The first vaccine airdrop flights will begin in Van Horn in Culberson County, with additional flights scheduled to leave from Del Rio Jan. 14 and from Edinburg Jan. 20. More than 1 million baits will be distributed across 24 Texas border counties during this year’s ORVP. Those counties comprise the state’s Border Maintenance Zones. Six to nine flights are scheduled per day during ORVP, with aircraft flying at 500 to 1,000 feet above ground along half-mile interval lines.

The oral rabies vaccines, enclosed in small, plastic packets that resemble fast-food ketchup packages, are dipped in fish oil and coated with fish-meal crumbles to attract targeted wildlife. They do not pose a threat to pets or other non-canine wildlife. The annual project costs approximately $2.3 million and is funded by the State of Texas and the USDA Animal and Plant Health Inspection Service/Wildlife Services.

ORVP is in its 31st year and has proven to be an effective defense against the spread of the domestic dog/coyote rabies variant and the Texas gray fox variant. Before the rabies vaccination program began, Texas had experienced human deaths due to canine rabies, and many people had to receive postexposure rabies treatment following infection.

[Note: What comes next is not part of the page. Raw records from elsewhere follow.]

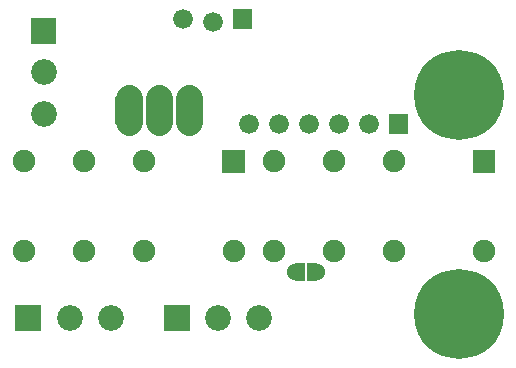
<source format=gbr>
G04 start of page 7 for group -4062 idx -4062 *
G04 Title: (unknown), soldermask *
G04 Creator: pcb 20140316 *
G04 CreationDate: Fri 17 Nov 2017 10:24:59 PM GMT UTC *
G04 For: ndholmes *
G04 Format: Gerber/RS-274X *
G04 PCB-Dimensions (mil): 1700.00 1200.00 *
G04 PCB-Coordinate-Origin: lower left *
%MOIN*%
%FSLAX25Y25*%
%LNBOTTOMMASK*%
%ADD71C,0.0907*%
%ADD70R,0.0300X0.0300*%
%ADD69C,0.0600*%
%ADD68C,0.0900*%
%ADD67C,0.0660*%
%ADD66C,0.2997*%
%ADD65C,0.0750*%
%ADD64C,0.0860*%
%ADD63C,0.0001*%
G54D63*G36*
X54755Y18973D02*Y10373D01*
X63355D01*
Y18973D01*
X54755D01*
G37*
G54D64*X72835Y14673D03*
X86614D03*
G54D65*X91500Y37000D03*
X78000D03*
X111500D03*
G54D63*G36*
X5255Y18973D02*Y10373D01*
X13855D01*
Y18973D01*
X5255D01*
G37*
G54D64*X23335Y14673D03*
X37114D03*
G54D65*X8000Y37000D03*
X28000D03*
X48000D03*
G54D66*X153000Y16000D03*
Y89000D03*
G54D63*G36*
X157750Y70750D02*Y63250D01*
X165250D01*
Y70750D01*
X157750D01*
G37*
G54D65*X161500Y37000D03*
G54D63*G36*
X129700Y82800D02*Y76200D01*
X136300D01*
Y82800D01*
X129700D01*
G37*
G54D65*X131500Y67000D03*
G54D67*X123000Y79500D03*
G54D65*X131500Y37000D03*
G54D63*G36*
X38500Y88500D02*Y79500D01*
X47500D01*
Y88500D01*
X38500D01*
G37*
G36*
X10373Y114745D02*Y106145D01*
X18973D01*
Y114745D01*
X10373D01*
G37*
G54D64*X14673Y96665D03*
Y82886D03*
G54D67*X113000Y79500D03*
X103000D03*
X93000D03*
G54D65*X111500Y67000D03*
X91500D03*
G54D68*X63000Y84000D03*
X53000D03*
G54D67*X83000Y79500D03*
G54D65*X48000Y67000D03*
X28000D03*
X8000D03*
G54D63*G36*
X74250Y70750D02*Y63250D01*
X81750D01*
Y70750D01*
X74250D01*
G37*
G36*
X77700Y117800D02*Y111200D01*
X84300D01*
Y117800D01*
X77700D01*
G37*
G54D67*X71000Y113500D03*
X61000Y114500D03*
G54D69*X98700Y30000D03*
G54D70*X100200Y31500D02*Y28500D01*
G54D69*X105500Y30000D03*
G54D70*X104000Y31500D02*Y28500D01*
G54D71*X53000Y87937D02*Y80063D01*
X43000Y87937D02*Y80063D01*
X63000Y87937D02*Y80063D01*
M02*

</source>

The first ORVP bait drop was held in 1995 in South Texas. Texas had 122 animal cases of the domestic dog/coyote rabies variant in 1994, the year before the first airdrop, but that dropped to zero cases by the year 2000. There have been two cases due to the domestic dog/coyote rabies virus variant since that time (one in 2001 and one in 2004), but both of those cases were within a mile of the Rio Grande River.

The first vaccine airdrop targeting the fox variant was conducted in 1996 in West and Central Texas. There were 244 animal cases from this variant in 1995, but that dropped to zero cases by May 2009. A case of fox variant rabies was identified in a cow in 2013 but following expanded bait distribution in the following three years, no additional gray fox variant cases have been identified in the state.

No human cases of rabies attributable to these rabies variants have been identified since ORVP began.